Ce ne sont pas ses émoluments d’ambassadeur qui font de Claudel un homme fortuné ; mais, en 1938, il a été nommé au conseil d’administration de la société des moteurs Gnome et Rhône.
Cette société fabrique des moteurs pour des mobylettes, ce qui n’est pas trop compromettant. On voit mal quelles compétences peut faire valoir Claudel pour occuper un tel poste – grassement rétribué – mais le président de Gnome et Rhône joue les mécènes. La chose est fréquente dans ce monde, aujourd’hui comme hier.
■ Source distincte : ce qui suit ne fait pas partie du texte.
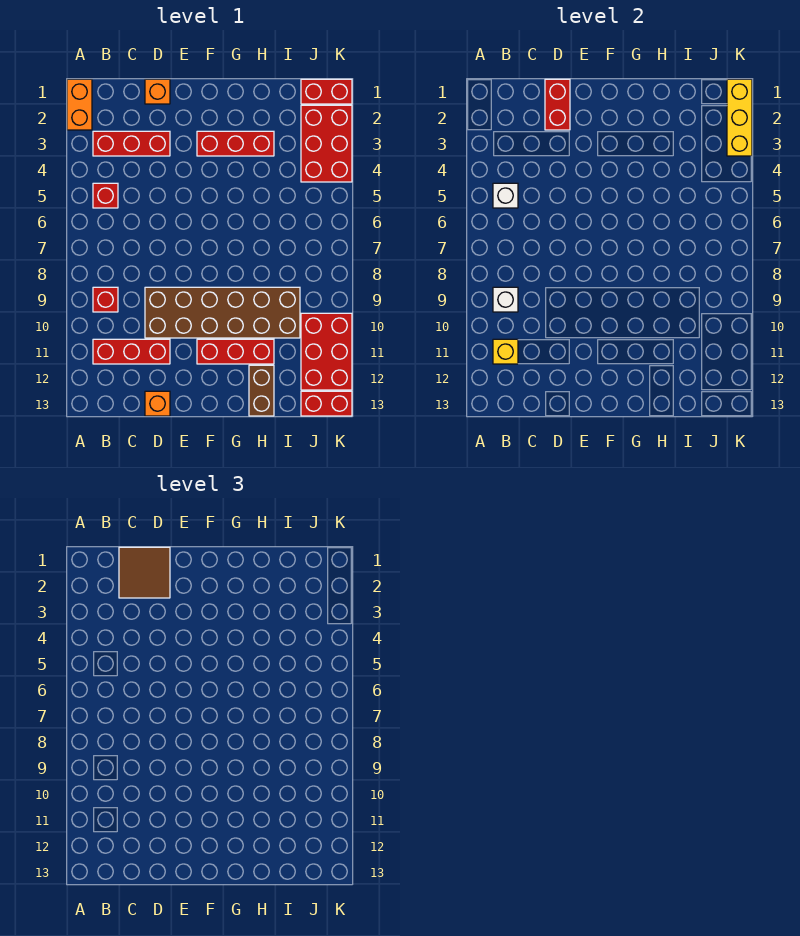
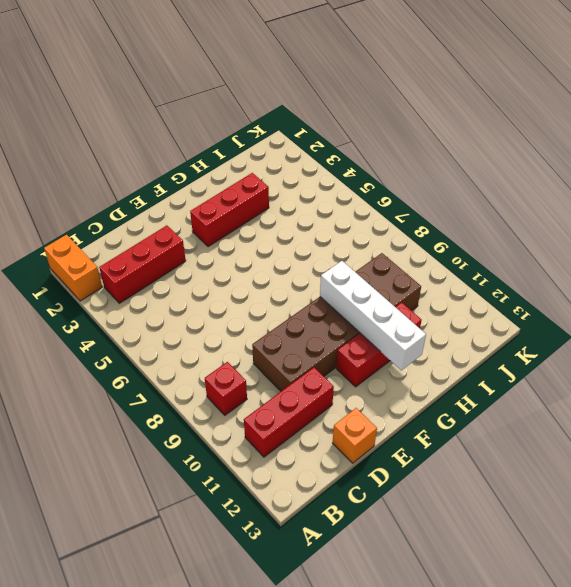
white 1x4 brick [320,261,426,370] -> none
none -> red 1x1 brick [93,183,118,208]
none -> orange 1x1 brick [145,79,170,104]
none -> brown 1x2 brick [249,365,274,416]

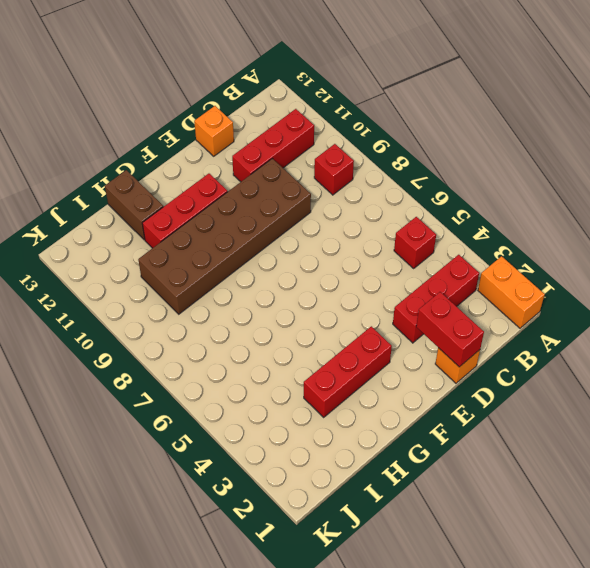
none -> red 1x2 brick [301,79,352,104]
none -> red 2x3 brick [301,105,352,182]
none -> red 2x3 brick [301,313,352,390]

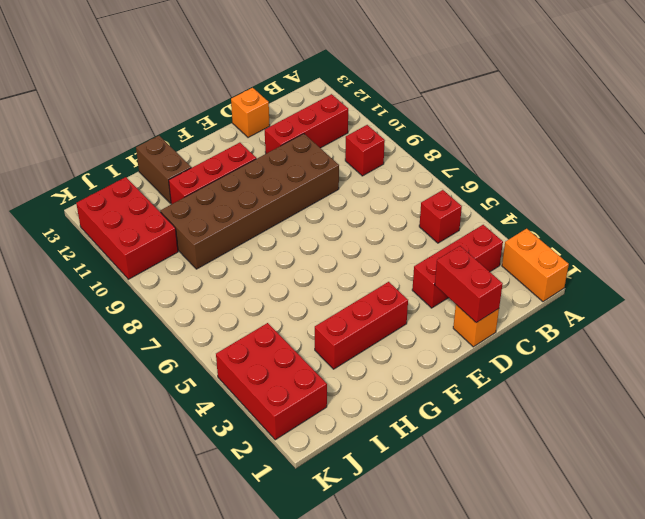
none -> red 1x2 brick [301,79,352,104]
none -> red 1x2 brick [301,391,352,416]
none -> white 1x1 brick [493,183,518,208]

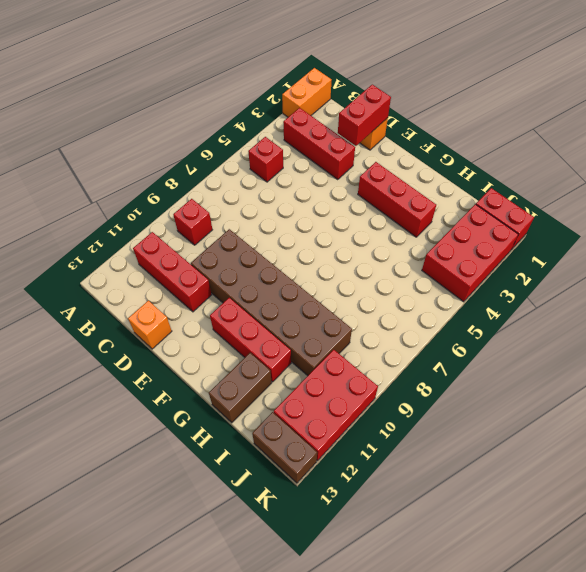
brown 1x2 brick [252,412,317,483] -> red 1x2 brick [301,391,352,416]
none -> white 1x1 brick [493,183,518,208]
none -> white 1x1 brick [493,287,518,312]
none -> yellow 1x1 brick [493,339,518,364]

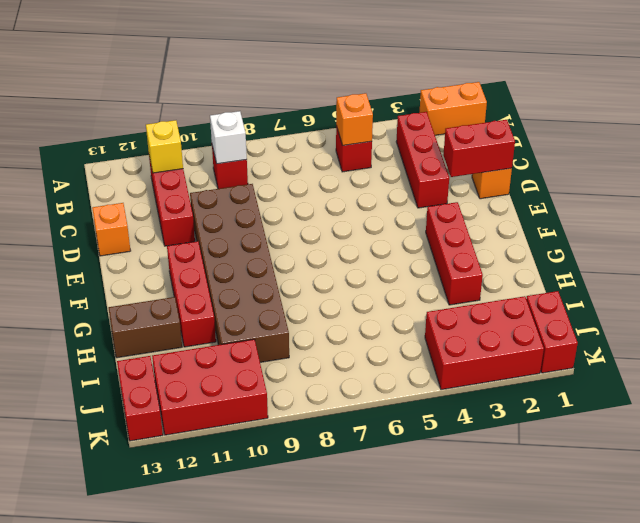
orange 1x1 brick [336,93,373,146] -> white 1x1 brick [493,183,518,208]
none -> yellow 1x3 brick [727,79,752,156]
none -> brown 2x2 tile [119,547,170,598]

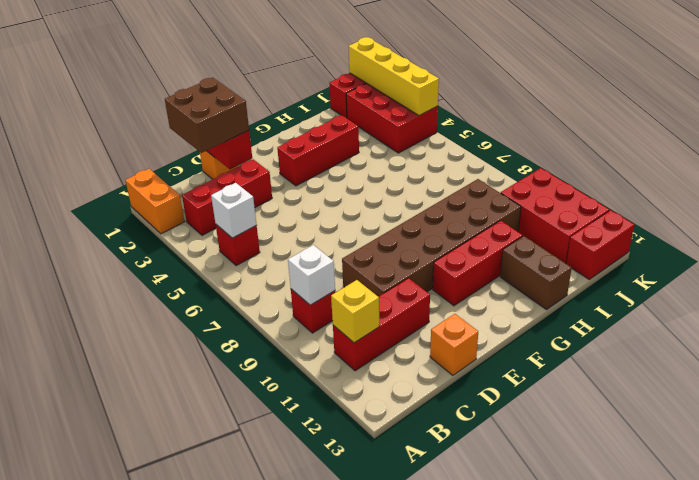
brown 2x2 brick [165,78,249,153] -> brown 2x2 tile [119,547,170,598]
yellow 1x4 brick [349,37,439,116] -> yellow 1x3 brick [727,79,752,156]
Evidemment, les choses se compliqueront, par la suite, du fait que cette société participera à l’effort de guerre allemand, pendant l’occupation, et passera des moteurs de mobylettes aux moteurs d’avion. Elle sera nationalisée en 1945 – elle s’appellera alors la SNECMA, puis par absorption de la SAGEM, elle deviendra SAFRAN. Mais c’est une autre histoire.

L’article paraîtra dans La Flèche, journal qui défendait la doctrine d’un Front commun contre le fascisme.
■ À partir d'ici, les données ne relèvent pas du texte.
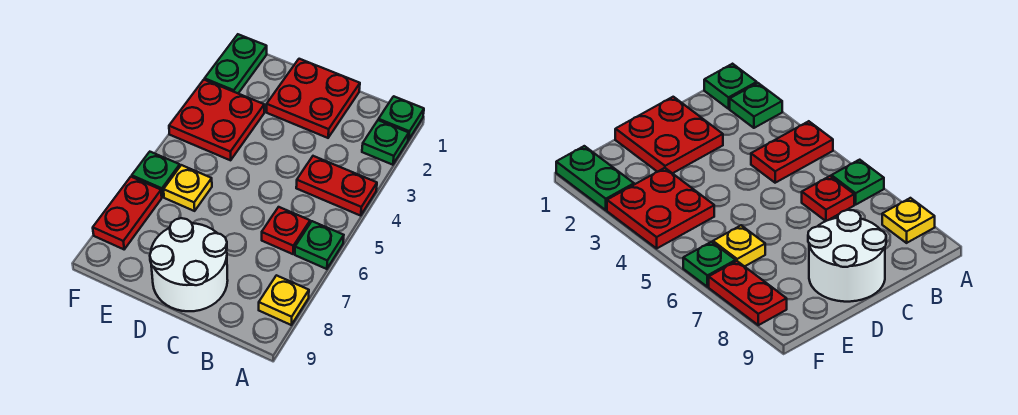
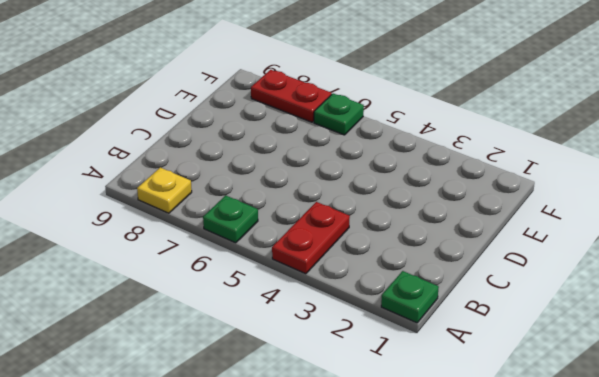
none -> green 1x1 plate [362,120,409,165]
none -> red 1x1 plate [262,207,310,254]
none -> red 2x2 plate [267,59,360,138]

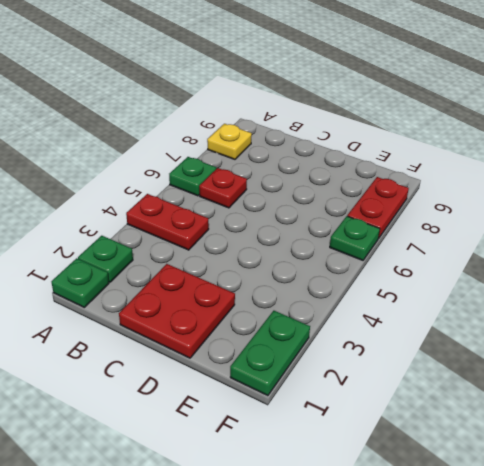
none -> white 2x2 round brick [150,218,228,311]
none -> red 2x2 plate [169,80,264,160]
none -> yellow 1x1 plate [164,165,212,211]

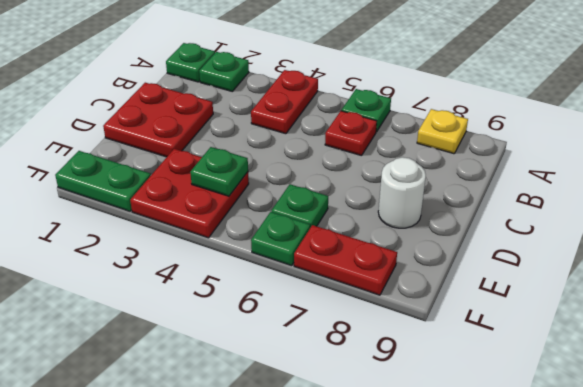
white 1x1 round brick [378,157,426,228] -> white 2x2 round brick [150,218,228,311]
green 1x1 plate [190,147,248,196] -> none
green 1x1 plate [271,184,328,228] -> yellow 1x1 plate [164,165,212,211]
Cela aurait pu être une bien mauvaise entrée en matière lorsque, quelques années plus tard, Guillemin approchera Claudel et travaillera sur lui et avec lui (cf. leur correspondance qu’on trouve reproduite sur le site des éditions Utovie) ; mais il dut pousser un soupir de soulagement quand il comprit que Claudel ne l’avait pas lu.
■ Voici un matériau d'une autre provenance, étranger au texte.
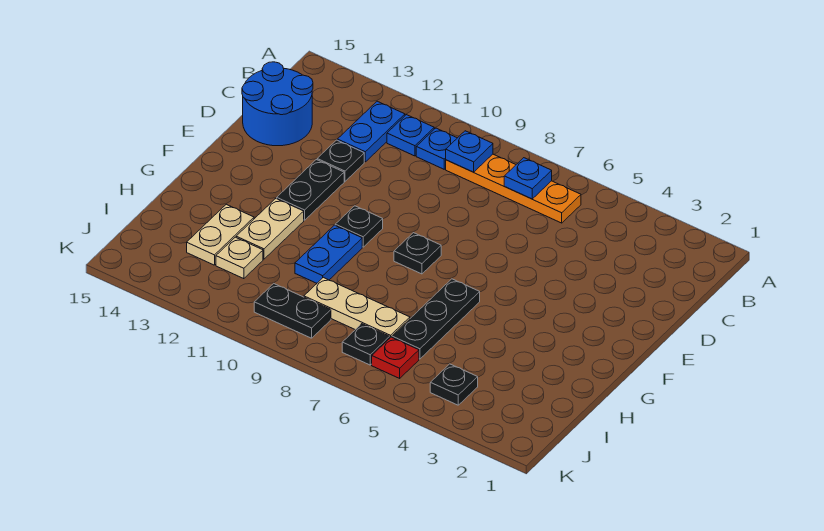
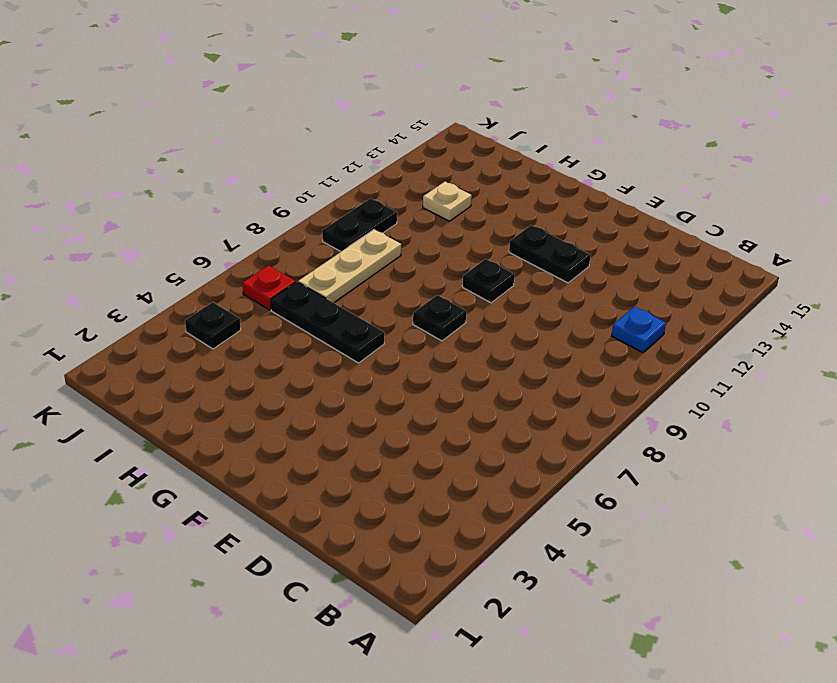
none -> orange 1x4 plate [446,154,581,223]
none -> blue 1x1 plate [416,128,457,169]
none -> blue 1x2 plate [337,101,405,162]

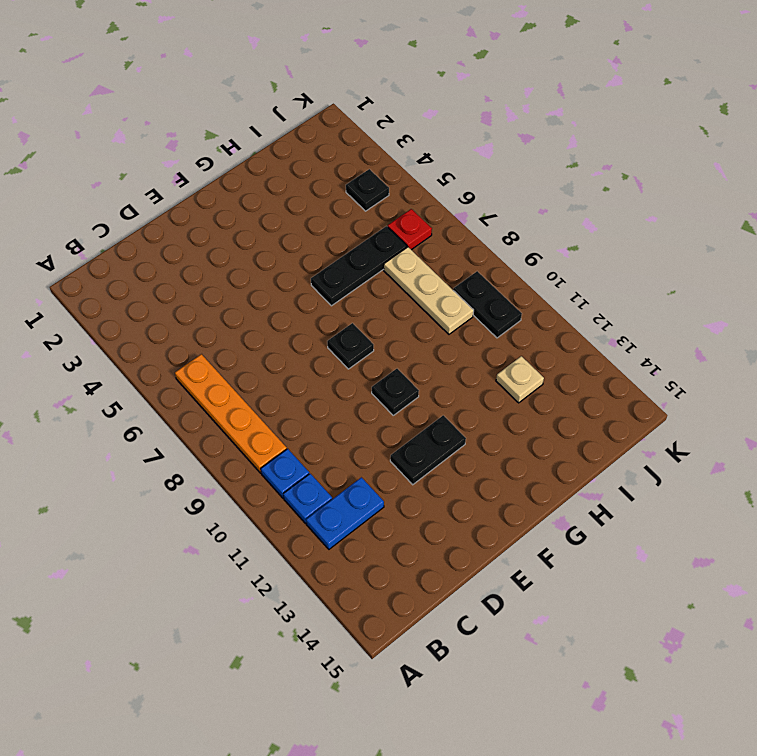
none -> blue 2x2 round brick [242,62,313,146]
none -> black 1x1 plate [317,140,364,181]
none -> blue 1x2 plate [295,225,362,283]

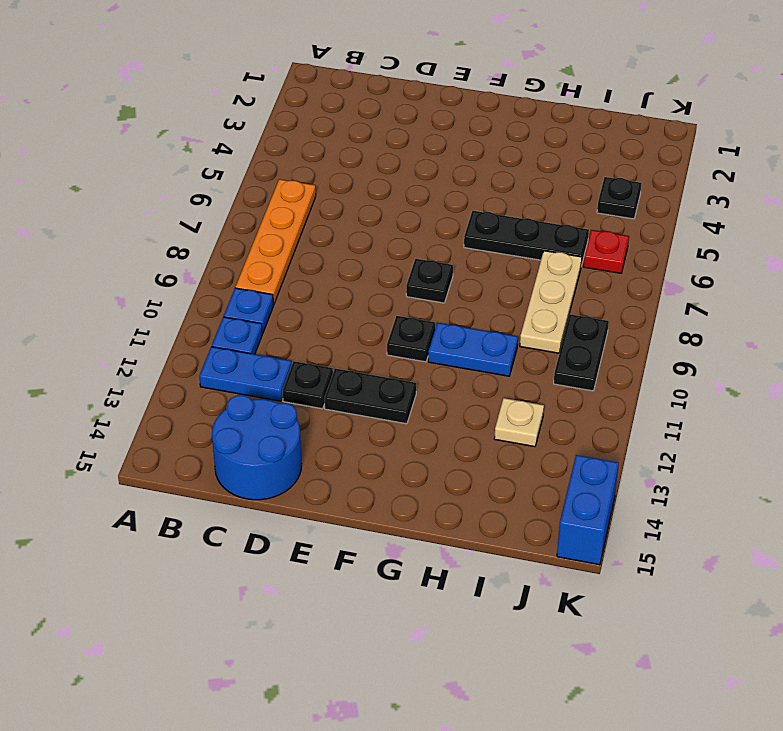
blue 1x2 brick [557,455,619,565] -> none
none -> tan 1x2 plate [236,199,304,259]
none -> tan 1x2 plate [187,204,254,265]
none -> black 1x1 plate [342,324,390,365]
Dernière remarque : si ses deux illustres complices lui soufflent quelques formules ou quelques idées, Guillemin a déjà une manière bien à lui de faire sentir son indignation devant les compromissions auxquelles un homme de la trempe de Claudel est prêt à se livrer quand il est question de ses intérêts d’argent et il ne supporte pas que l’on fasse servir le christianisme à la justification d’une politique d’extrême droite.

Note de Patrick Rödel.

Mammon in Rome – tableau de Alina Martiros, artiste canadienne (Toronto) née en Iran en 1960

 

Pour en savoir plus :

Il est possible de lire (avec de bonnes lunettes) l’article de Paul Claudel dans Le Figaro du 24/6/39, intitulé « Attendez que l’ivraie ait mûri », en cliquant ici  

On comprend la mise en cause et la vive réaction de Guillemin.
Il est difficile de rester froid et stoïque devant l’aplomb de Claudel dans le déni de la question sociale, de sa certitude pataude du bien fondé, pour lui naturel, de la domination des puissants et de l’asservissement du peuple. Il pense en effet, qu’il n’y a pas de Question sociale, seulement des questions sociales. Des ajustements techniques à réaliser de-ci, de-là afin que la société aille mieux.
Pour lui, les maux de la société sont le fait de « l’idéologie, la sentimentalité déréglées et la confiance aveugle dans ses propres forces et dans ses propres lumières que l’on trouve chez les livresques et chez les théoriciens »…. qui sont en lutte pour changer le monde.

 

Dernière minute : Radio France continue de diffuser du Guillemin

France Culture diffuse depuis le 9 septembre, dans le cadre de « Les Nuits de France Culture » une émission intitulée  : « Les historiens racontent : Henri Guillemin raconte l’Histoire : les 121 jours de Lamartine » ; une émission qui avait été diffusée la première fois le 14/09/86.

D’autres volets sont prévus avec Henri Guillemin sur Emile Zola et l’affaire Dreyfus.

L’émission dure 45 minutes et comme avec celle déjà rediffusée cet été, on ne voit pas le temps passer.